EXERCISE: Copy every line of text in the data below word for word, and leave out the pictures.

---- INFORMATION

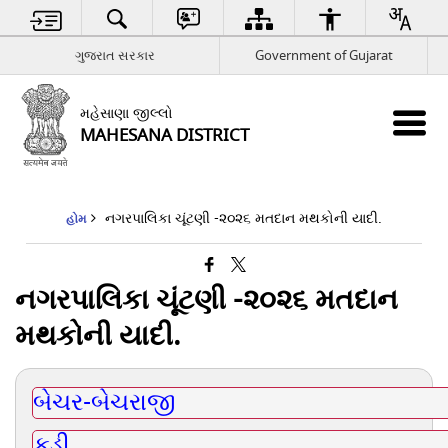
ગુજરાત સરકાર
Government of Gujarat
મહેસાણા જીલ્લો
MAHESANA DISTRICT
નગરપાલિકા ચૂંટણી -૨૦૨૬ મતદાન મથકોની યાદી.
હોમ
નગરપાલિકા ચૂંટણી -૨૦૨૬ મતદાન
મથકોની યાદી.
બેચર-બેચરાજી
કડી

--------

OUTPUT:
ગુજરાત સરકાર
Government of Gujarat
મહેસાણા જીલ્લો
MAHESANA DISTRICT
નગરપાલિકા ચૂંટણી -૨૦૨૬ મતદાન મથકોની યાદી.
હોમ
નગરપાલિકા ચૂંટણી -૨૦૨૬ મતદાન
મથકોની યાદી.
બેચર-બેચરાજી
કડી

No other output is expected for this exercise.